Martha, Mary and Lazarus as a family community centered with faith in Jesus as the Lord of Life form a model for every Benedictine Community. Our nurturing and living the virtue of hospitality begins by knowing and receiving the love of Jesus. We are the ones whom Jesus loves. We are the ones whom Jesus freely died for and calls back from death to life. As we seek to live the life of hospitality, our hospitality flows from being at table with the Lord. It flows authentically by always seeking to serve the Lord without any complaint. It is sincere when we are able to show in an extravagant way how much we love Jesus without any apology, excuses or timidity. Mary was unconcerned about what anybody in the house would say all she knew was that she loved the Lord. He was going to die for her and she wanted to respond to this love. The more we can live a super abundant hospitality to Jesus the more we can live authentic and sincere and a Christian hospitality to one another and to all who come to us.

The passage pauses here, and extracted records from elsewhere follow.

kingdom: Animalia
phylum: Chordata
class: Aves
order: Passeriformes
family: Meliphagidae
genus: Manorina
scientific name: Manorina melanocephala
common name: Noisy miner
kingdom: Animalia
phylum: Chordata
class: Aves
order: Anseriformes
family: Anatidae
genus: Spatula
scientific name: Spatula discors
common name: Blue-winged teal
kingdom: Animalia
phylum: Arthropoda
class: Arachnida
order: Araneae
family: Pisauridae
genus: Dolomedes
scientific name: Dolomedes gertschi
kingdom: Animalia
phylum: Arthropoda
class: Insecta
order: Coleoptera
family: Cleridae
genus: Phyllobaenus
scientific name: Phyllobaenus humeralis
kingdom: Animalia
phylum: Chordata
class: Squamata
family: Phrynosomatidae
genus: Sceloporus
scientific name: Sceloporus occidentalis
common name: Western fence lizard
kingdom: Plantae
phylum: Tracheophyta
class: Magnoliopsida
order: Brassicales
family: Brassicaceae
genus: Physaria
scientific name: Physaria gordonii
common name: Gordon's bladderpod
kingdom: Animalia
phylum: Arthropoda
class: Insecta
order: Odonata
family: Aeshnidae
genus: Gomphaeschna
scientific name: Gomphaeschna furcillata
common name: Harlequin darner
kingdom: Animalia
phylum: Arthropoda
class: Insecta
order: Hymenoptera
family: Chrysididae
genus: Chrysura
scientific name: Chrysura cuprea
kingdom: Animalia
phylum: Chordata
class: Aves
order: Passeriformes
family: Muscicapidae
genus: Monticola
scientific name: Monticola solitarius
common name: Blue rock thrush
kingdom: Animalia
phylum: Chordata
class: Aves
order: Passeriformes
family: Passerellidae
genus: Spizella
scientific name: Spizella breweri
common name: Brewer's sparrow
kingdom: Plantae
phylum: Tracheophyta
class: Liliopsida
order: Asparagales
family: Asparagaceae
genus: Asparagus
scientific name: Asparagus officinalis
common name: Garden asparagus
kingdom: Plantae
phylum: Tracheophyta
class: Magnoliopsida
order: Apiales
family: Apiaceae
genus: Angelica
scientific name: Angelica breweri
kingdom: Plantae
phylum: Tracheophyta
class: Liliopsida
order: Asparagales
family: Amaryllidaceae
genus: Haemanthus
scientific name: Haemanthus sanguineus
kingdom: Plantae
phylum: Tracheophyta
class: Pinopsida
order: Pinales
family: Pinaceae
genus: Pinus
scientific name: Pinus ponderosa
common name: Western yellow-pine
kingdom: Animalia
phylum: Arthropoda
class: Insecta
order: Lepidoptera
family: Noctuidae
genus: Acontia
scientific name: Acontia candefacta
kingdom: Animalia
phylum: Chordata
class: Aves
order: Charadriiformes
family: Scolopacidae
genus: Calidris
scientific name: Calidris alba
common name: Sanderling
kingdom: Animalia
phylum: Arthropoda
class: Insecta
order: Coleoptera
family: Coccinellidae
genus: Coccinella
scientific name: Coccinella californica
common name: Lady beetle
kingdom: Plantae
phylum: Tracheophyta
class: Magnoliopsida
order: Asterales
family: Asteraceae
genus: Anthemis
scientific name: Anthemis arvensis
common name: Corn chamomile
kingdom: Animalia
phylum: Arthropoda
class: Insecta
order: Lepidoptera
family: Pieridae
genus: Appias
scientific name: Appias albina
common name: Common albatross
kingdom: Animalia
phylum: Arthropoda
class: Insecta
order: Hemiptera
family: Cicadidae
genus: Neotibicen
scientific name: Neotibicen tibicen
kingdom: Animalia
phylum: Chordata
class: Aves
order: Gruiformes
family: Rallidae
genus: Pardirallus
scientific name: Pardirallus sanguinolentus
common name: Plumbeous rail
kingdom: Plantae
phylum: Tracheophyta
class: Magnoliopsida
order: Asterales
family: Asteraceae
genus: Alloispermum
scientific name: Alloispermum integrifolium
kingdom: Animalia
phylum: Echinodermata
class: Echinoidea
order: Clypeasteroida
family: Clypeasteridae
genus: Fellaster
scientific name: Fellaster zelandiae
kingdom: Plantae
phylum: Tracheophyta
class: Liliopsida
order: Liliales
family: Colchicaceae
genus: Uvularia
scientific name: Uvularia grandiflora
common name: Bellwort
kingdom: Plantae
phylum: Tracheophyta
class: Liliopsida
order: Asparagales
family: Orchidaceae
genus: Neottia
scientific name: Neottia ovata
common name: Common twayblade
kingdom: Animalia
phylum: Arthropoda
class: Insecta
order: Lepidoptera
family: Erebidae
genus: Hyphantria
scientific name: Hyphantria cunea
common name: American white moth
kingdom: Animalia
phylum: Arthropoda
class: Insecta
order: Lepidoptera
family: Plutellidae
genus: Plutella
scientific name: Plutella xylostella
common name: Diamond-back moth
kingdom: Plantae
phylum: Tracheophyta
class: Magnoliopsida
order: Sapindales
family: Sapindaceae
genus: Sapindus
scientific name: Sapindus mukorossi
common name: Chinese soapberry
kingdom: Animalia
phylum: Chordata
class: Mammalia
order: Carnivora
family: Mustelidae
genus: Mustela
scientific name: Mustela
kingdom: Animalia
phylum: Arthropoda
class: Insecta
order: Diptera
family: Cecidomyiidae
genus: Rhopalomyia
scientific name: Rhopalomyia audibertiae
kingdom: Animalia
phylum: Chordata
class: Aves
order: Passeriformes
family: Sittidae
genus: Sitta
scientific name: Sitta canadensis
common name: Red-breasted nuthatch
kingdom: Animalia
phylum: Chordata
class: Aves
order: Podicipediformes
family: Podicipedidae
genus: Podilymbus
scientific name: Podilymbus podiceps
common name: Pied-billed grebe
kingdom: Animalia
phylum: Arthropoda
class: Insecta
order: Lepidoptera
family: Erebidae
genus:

One of our Benedictine mottos is to pray and work, to pray and to serve. So our service is to pray and our prayer is to serve. There are many forms of hospitality more recently with the visit of the head master from Christ the King Priory in St. Louis, he explained the full notion of how in their school they best try to express their hospitality towards their students and the parents. So it is also with us, we need to express this hospitality toward each other and towards all who come to us. We must be honest and know that this hospitality has to be real. We have to become like Mary, not ashamed, unconcerned with letting others know that we love Jesus and that our hospitality for them grows from our love for Jesus. We must also be ready to be persecuted for this. We see in the Gospel through the witness of Lazarus many were coming to believe in Jesus. So the Sanhedrin put Lazarus on their death list as well. He too, was to be killed because of his witness to the Lord. When we witness to the Lord by genuine hospitality we must recognize that this goes against what the world finds acceptable. It goes against power, money, fame, having a good reputation, satiating all of our desires, just consuming and consuming. All of this will evoke a hostile reaction from the world to the point where we know in church history where many have given their lives. Our love for Jesus then expressed in true hospitality is meant to be others with faith in Jesus. To help them see in our love for them the unfounded love that Jesus has for them that they too will come to believe that: "Jesus is the resurrection and the life and that whoever believes in him will never die."